Anisa’s voice woke Keri up. The woman had one hand hanging out of the window, watching the city streets roll by, as Keri fought against the cramp of sleeping in such narrow conditions to sit up. The wind whipped around the vehicle, carrying the scent of their surroundings with it.
Keri had never noticed the smell of a city before, the wet, warm humidity of thousands of CHP cells pouring their liquid byproduct into the atmosphere, the strangely aspirin-like taste of asphalt and prefab all around. At least the moisture did something to alleviate the dry, dusty taste of the roads they had driven on to get here.
The now slowly-cruising van was just another part of the daily traffic, another blood cell in the flow of the city's arteries. No, blood cells performed a vital function, thought Keri.
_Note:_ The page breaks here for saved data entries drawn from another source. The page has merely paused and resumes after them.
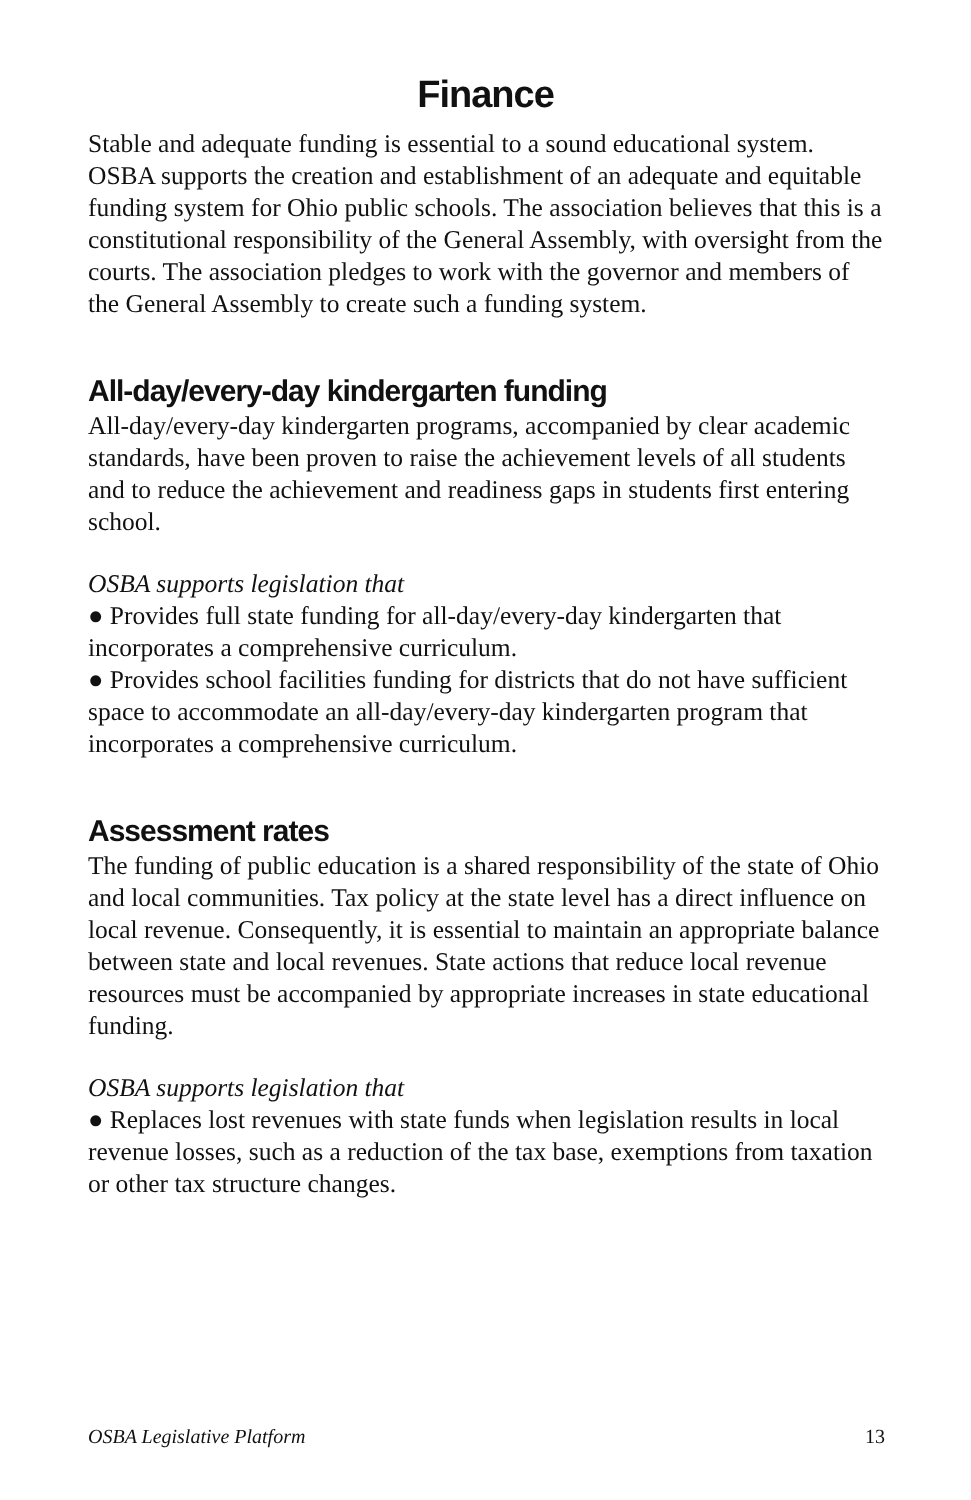Finance
Stable and adequate funding is essential to a sound educational system. OSBA supports the creation and establishment of an adequate and equitable funding system for Ohio public schools. The association believes that this is a constitutional responsibility of the General Assembly, with oversight from the courts. The association pledges to work with the governor and members of the General Assembly to create such a funding system.
All-day/every-day kindergarten funding
All-day/every-day kindergarten programs, accompanied by clear academic standards, have been proven to raise the achievement levels of all students and to reduce the achievement and readiness gaps in students first entering school.
OSBA supports legislation that
● Provides full state funding for all-day/every-day kindergarten that incorporates a comprehensive curriculum.
● Provides school facilities funding for districts that do not have sufficient space to accommodate an all-day/every-day kindergarten program that incorporates a comprehensive curriculum.
Assessment rates
The funding of public education is a shared responsibility of the state of Ohio and local communities. Tax policy at the state level has a direct influence on local revenue. Consequently, it is essential to maintain an appropriate balance between state and local revenues. State actions that reduce local revenue resources must be accompanied by appropriate increases in state educational funding.
OSBA supports legislation that
● Replaces lost revenues with state funds when legislation results in local revenue losses, such as a reduction of the tax base, exemptions from taxation or other tax structure changes.
OSBA Legislative Platform 13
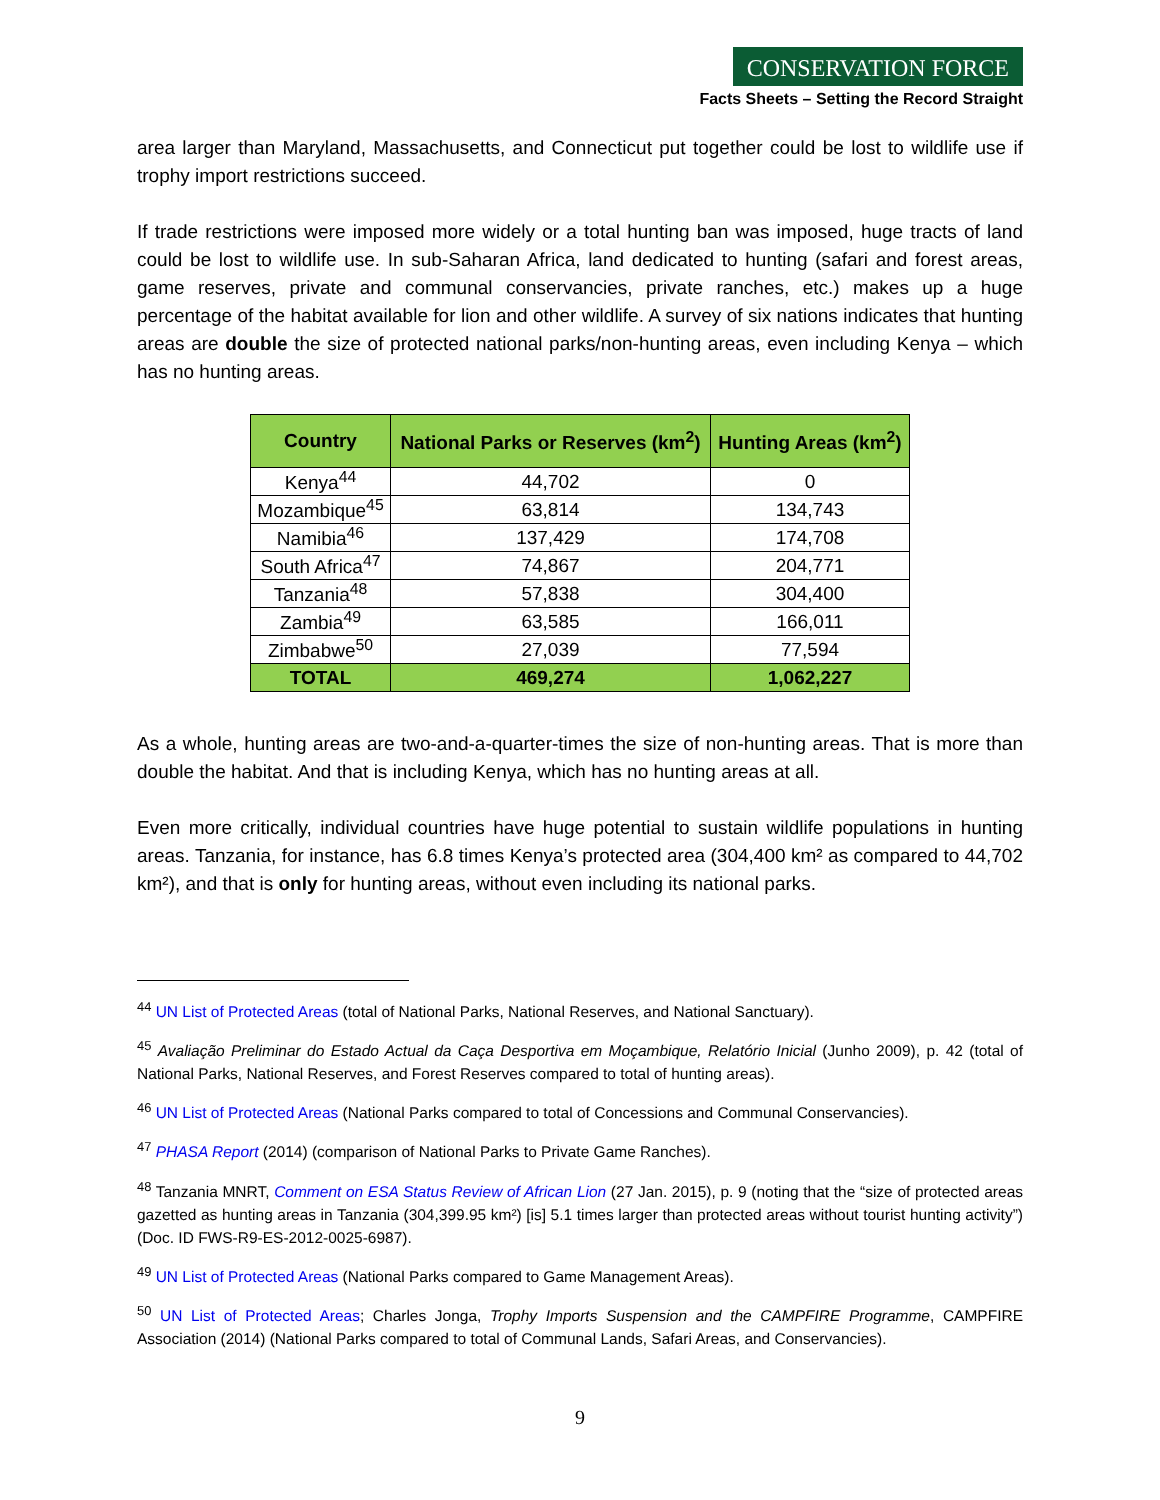CONSERVATION FORCE
Facts Sheets – Setting the Record Straight
area larger than Maryland, Massachusetts, and Connecticut put together could be lost to wildlife use if trophy import restrictions succeed.
If trade restrictions were imposed more widely or a total hunting ban was imposed, huge tracts of land could be lost to wildlife use. In sub-Saharan Africa, land dedicated to hunting (safari and forest areas, game reserves, private and communal conservancies, private ranches, etc.) makes up a huge percentage of the habitat available for lion and other wildlife. A survey of six nations indicates that hunting areas are double the size of protected national parks/non-hunting areas, even including Kenya – which has no hunting areas.
| Country | National Parks or Reserves (km<sup>2</sup>) | Hunting Areas (km<sup>2</sup>) |
| --- | --- | --- |
| Kenya<sup>44</sup> | 44,702 | 0 |
| Mozambique<sup>45</sup> | 63,814 | 134,743 |
| Namibia<sup>46</sup> | 137,429 | 174,708 |
| South Africa<sup>47</sup> | 74,867 | 204,771 |
| Tanzania<sup>48</sup> | 57,838 | 304,400 |
| Zambia<sup>49</sup> | 63,585 | 166,011 |
| Zimbabwe<sup>50</sup> | 27,039 | 77,594 |
| TOTAL | 469,274 | 1,062,227 |
As a whole, hunting areas are two-and-a-quarter-times the size of non-hunting areas. That is more than double the habitat. And that is including Kenya, which has no hunting areas at all.
Even more critically, individual countries have huge potential to sustain wildlife populations in hunting areas. Tanzania, for instance, has 6.8 times Kenya’s protected area (304,400 km² as compared to 44,702 km²), and that is only for hunting areas, without even including its national parks.
<sup>44</sup> UN List of Protected Areas (total of National Parks, National Reserves, and National Sanctuary).
<sup>45</sup> Avaliação Preliminar do Estado Actual da Caça Desportiva em Moçambique, Relatório Inicial (Junho 2009), p. 42 (total of National Parks, National Reserves, and Forest Reserves compared to total of hunting areas).
<sup>46</sup> UN List of Protected Areas (National Parks compared to total of Concessions and Communal Conservancies).
<sup>47</sup> PHASA Report (2014) (comparison of National Parks to Private Game Ranches).
<sup>48</sup> Tanzania MNRT, Comment on ESA Status Review of African Lion (27 Jan. 2015), p. 9 (noting that the “size of protected areas gazetted as hunting areas in Tanzania (304,399.95 km²) [is] 5.1 times larger than protected areas without tourist hunting activity”) (Doc. ID FWS-R9-ES-2012-0025-6987).
<sup>49</sup> UN List of Protected Areas (National Parks compared to Game Management Areas).
<sup>50</sup> UN List of Protected Areas; Charles Jonga, Trophy Imports Suspension and the CAMPFIRE Programme, CAMPFIRE Association (2014) (National Parks compared to total of Communal Lands, Safari Areas, and Conservancies).
9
The aimless citizens of this world, moving around simply for the sake of being elsewhere, were more like fallen leaves caught in a stream, already dead and decaying but unaware of it.
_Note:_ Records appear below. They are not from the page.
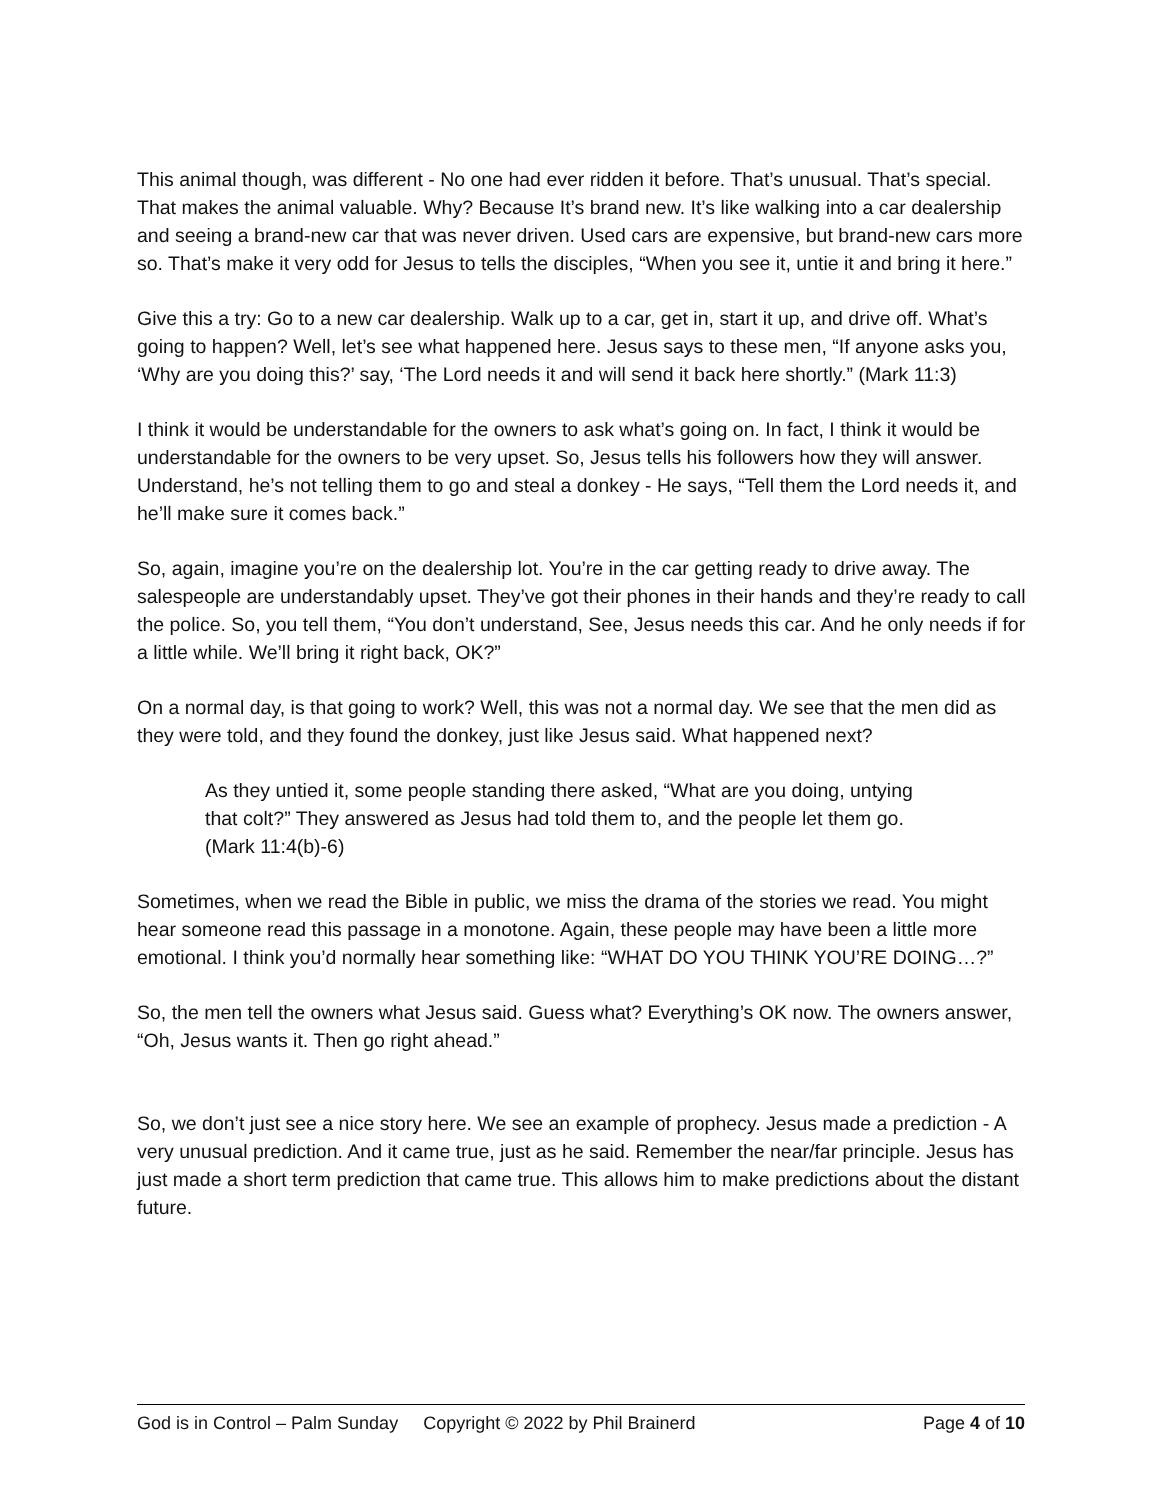This animal though, was different - No one had ever ridden it before. That’s unusual. That’s special. That makes the animal valuable. Why? Because It’s brand new. It’s like walking into a car dealership and seeing a brand-new car that was never driven. Used cars are expensive, but brand-new cars more so. That’s make it very odd for Jesus to tells the disciples, “When you see it, untie it and bring it here.”
Give this a try: Go to a new car dealership. Walk up to a car, get in, start it up, and drive off. What’s going to happen? Well, let’s see what happened here. Jesus says to these men, “If anyone asks you, ‘Why are you doing this?’ say, ‘The Lord needs it and will send it back here shortly.” (Mark 11:3)
I think it would be understandable for the owners to ask what’s going on. In fact, I think it would be understandable for the owners to be very upset. So, Jesus tells his followers how they will answer. Understand, he’s not telling them to go and steal a donkey - He says, “Tell them the Lord needs it, and he’ll make sure it comes back.”
So, again, imagine you’re on the dealership lot. You’re in the car getting ready to drive away. The salespeople are understandably upset. They’ve got their phones in their hands and they’re ready to call the police. So, you tell them, “You don’t understand, See, Jesus needs this car. And he only needs if for a little while. We’ll bring it right back, OK?”
On a normal day, is that going to work? Well, this was not a normal day. We see that the men did as they were told, and they found the donkey, just like Jesus said. What happened next?
As they untied it, some people standing there asked, “What are you doing, untying that colt?” They answered as Jesus had told them to, and the people let them go. (Mark 11:4(b)-6)
Sometimes, when we read the Bible in public, we miss the drama of the stories we read. You might hear someone read this passage in a monotone. Again, these people may have been a little more emotional. I think you’d normally hear something like: “WHAT DO YOU THINK YOU’RE DOING…?”
So, the men tell the owners what Jesus said. Guess what? Everything’s OK now. The owners answer, “Oh, Jesus wants it. Then go right ahead.”
So, we don’t just see a nice story here. We see an example of prophecy. Jesus made a prediction - A very unusual prediction. And it came true, just as he said. Remember the near/far principle. Jesus has just made a short term prediction that came true. This allows him to make predictions about the distant future.
God is in Control – Palm Sunday Copyright © 2022 by Phil Brainerd Page 4 of 10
Where did that come from? she thought in surprise.
She felt like crap. The narrow, sweat-inducing seats of the van were not conducive to a decent rest, and she had aches in parts of her body she hadn't even known she had. She thought Cassandra had been deliberately pressing the balls of her feet into her back.
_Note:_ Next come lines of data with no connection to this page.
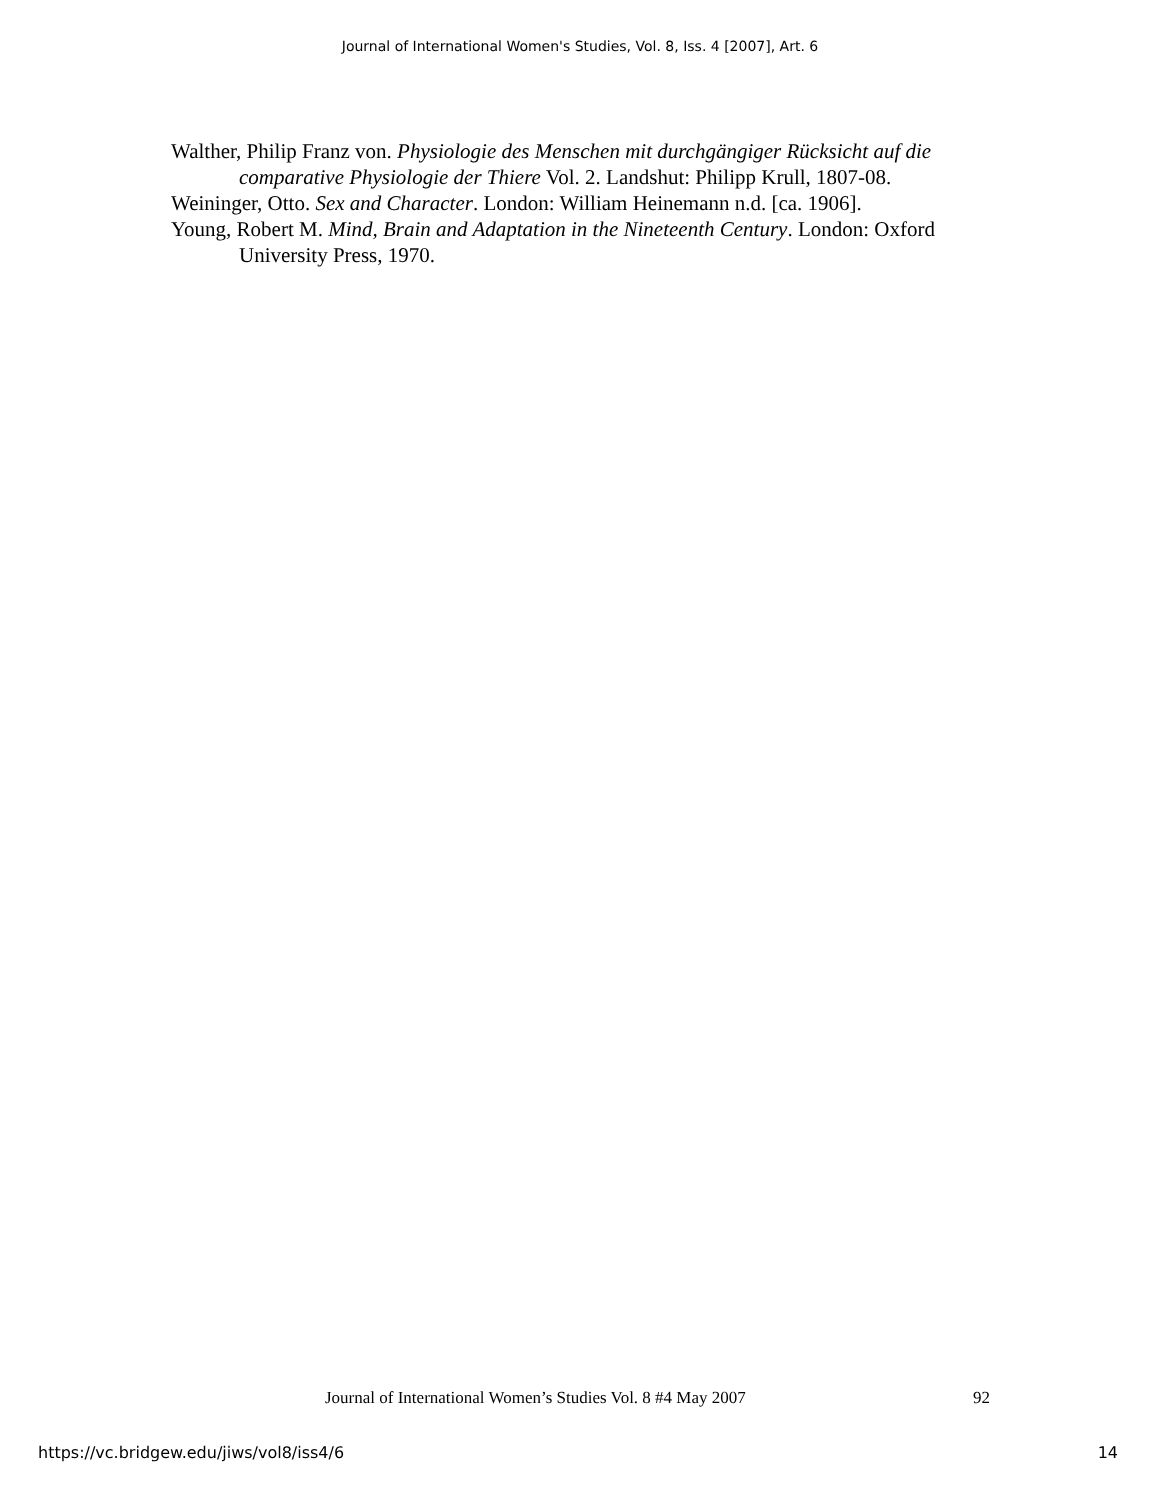Journal of International Women's Studies, Vol. 8, Iss. 4 [2007], Art. 6
Walther, Philip Franz von. Physiologie des Menschen mit durchgängiger Rücksicht auf die comparative Physiologie der Thiere Vol. 2. Landshut: Philipp Krull, 1807-08.
Weininger, Otto. Sex and Character. London: William Heinemann n.d. [ca. 1906].
Young, Robert M. Mind, Brain and Adaptation in the Nineteenth Century. London: Oxford University Press, 1970.
Journal of International Women’s Studies Vol. 8 #4 May 2007 92
https://vc.bridgew.edu/jiws/vol8/iss4/6 14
It was more her mind than her body that was pained, however. She wasn't used to being in such close confines with other people for so long, especially people who were, no matter how much they had been through together recently, strangers. She needed some time to herself.
She needed some time in the spheres, too, she thought to herself. Her corps had been silent ever since she was dropped unceremoniously out to find the coordinates to Triton wired into her brain.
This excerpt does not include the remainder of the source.